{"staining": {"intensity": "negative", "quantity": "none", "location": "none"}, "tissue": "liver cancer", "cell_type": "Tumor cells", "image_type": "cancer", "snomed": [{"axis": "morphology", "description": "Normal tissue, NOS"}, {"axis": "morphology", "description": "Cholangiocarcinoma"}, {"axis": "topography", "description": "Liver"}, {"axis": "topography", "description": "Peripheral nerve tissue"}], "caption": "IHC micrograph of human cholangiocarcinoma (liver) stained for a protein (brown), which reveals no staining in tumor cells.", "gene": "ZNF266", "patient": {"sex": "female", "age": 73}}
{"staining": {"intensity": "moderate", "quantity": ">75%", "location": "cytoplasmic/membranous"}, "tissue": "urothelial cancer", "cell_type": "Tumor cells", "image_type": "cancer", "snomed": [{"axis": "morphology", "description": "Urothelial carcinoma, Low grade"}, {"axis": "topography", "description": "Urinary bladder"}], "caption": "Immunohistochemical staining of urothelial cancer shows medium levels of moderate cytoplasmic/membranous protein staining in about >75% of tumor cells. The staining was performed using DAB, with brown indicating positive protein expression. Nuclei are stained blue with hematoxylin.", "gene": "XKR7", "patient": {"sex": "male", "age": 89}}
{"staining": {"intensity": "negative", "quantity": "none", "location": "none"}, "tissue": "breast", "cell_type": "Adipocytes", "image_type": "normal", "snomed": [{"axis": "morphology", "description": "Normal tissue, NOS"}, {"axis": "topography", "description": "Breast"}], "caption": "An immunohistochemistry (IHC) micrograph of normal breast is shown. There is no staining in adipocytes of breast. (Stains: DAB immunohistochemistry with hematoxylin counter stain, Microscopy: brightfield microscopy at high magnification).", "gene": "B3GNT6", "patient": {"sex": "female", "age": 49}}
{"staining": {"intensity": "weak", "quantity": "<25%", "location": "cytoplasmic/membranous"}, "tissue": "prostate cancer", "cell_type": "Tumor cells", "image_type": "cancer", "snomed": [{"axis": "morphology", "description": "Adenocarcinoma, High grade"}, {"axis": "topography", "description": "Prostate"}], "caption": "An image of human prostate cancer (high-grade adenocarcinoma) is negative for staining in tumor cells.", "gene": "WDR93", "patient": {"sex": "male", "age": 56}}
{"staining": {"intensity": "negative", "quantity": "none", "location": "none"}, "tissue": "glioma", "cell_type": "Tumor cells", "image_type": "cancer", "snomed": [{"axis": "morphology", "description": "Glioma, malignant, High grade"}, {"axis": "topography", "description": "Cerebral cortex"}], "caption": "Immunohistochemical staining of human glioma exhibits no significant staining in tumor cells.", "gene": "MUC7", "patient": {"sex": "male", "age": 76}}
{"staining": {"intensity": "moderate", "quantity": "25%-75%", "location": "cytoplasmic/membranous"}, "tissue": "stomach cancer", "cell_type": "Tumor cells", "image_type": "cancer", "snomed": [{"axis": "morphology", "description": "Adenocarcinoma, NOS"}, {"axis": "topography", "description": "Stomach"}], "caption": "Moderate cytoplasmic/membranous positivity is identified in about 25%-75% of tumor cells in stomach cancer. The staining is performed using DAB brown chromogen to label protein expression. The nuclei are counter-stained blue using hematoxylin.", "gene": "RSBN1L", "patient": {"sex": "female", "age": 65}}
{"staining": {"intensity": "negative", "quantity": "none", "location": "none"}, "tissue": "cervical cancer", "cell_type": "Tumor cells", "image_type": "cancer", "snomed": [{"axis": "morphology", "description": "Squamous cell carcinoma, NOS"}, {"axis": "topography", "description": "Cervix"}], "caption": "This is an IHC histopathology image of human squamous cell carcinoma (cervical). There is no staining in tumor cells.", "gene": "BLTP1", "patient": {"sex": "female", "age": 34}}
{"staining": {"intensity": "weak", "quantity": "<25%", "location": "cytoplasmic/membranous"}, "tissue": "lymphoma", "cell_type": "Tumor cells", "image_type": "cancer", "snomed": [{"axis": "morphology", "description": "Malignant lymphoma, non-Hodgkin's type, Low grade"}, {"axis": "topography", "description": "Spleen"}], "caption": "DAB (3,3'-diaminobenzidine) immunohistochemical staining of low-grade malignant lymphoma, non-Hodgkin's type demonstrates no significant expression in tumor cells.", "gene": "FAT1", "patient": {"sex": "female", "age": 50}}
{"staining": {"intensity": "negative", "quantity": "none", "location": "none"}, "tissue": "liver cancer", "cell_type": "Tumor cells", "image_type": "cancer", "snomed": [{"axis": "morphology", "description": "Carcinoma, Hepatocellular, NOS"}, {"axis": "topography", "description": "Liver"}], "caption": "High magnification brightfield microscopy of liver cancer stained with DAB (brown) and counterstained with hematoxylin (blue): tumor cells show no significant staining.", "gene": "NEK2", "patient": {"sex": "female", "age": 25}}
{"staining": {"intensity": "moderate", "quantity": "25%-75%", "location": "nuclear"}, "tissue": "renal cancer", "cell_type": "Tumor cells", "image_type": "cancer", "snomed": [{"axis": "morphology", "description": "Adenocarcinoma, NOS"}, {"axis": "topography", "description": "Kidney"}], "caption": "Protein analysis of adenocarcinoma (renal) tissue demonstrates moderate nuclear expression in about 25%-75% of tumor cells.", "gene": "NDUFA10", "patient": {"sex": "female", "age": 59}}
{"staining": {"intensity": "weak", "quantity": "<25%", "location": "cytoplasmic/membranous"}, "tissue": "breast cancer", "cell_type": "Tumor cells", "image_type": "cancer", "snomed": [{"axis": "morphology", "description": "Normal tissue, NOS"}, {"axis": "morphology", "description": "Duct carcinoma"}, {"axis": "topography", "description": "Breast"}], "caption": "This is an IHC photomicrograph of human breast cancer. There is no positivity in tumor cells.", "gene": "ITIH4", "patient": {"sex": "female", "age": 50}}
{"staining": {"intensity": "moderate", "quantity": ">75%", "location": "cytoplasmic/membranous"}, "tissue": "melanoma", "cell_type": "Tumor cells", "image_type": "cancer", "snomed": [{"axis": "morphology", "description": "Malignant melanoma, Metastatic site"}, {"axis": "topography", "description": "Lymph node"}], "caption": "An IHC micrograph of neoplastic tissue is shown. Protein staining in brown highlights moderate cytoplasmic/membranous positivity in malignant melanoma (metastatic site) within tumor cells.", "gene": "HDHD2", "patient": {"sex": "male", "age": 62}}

########################################

• EXERCISE PROMPT:
Lines from the one containing "an IHC photomicrograph" through the last line of the records, restated word for word: that is the whole response.

• RESPONSE TO THIS EXERCISE:
{"staining": {"intensity": "weak", "quantity": "<25%", "location": "cytoplasmic/membranous"}, "tissue": "breast cancer", "cell_type": "Tumor cells", "image_type": "cancer", "snomed": [{"axis": "morphology", "description": "Normal tissue, NOS"}, {"axis": "morphology", "description": "Duct carcinoma"}, {"axis": "topography", "description": "Breast"}], "caption": "This is an IHC photomicrograph of human breast cancer. There is no positivity in tumor cells.", "gene": "ITIH4", "patient": {"sex": "female", "age": 50}}
{"staining": {"intensity": "moderate", "quantity": ">75%", "location": "cytoplasmic/membranous"}, "tissue": "melanoma", "cell_type": "Tumor cells", "image_type": "cancer", "snomed": [{"axis": "morphology", "description": "Malignant melanoma, Metastatic site"}, {"axis": "topography", "description": "Lymph node"}], "caption": "An IHC micrograph of neoplastic tissue is shown. Protein staining in brown highlights moderate cytoplasmic/membranous positivity in malignant melanoma (metastatic site) within tumor cells.", "gene": "HDHD2", "patient": {"sex": "male", "age": 62}}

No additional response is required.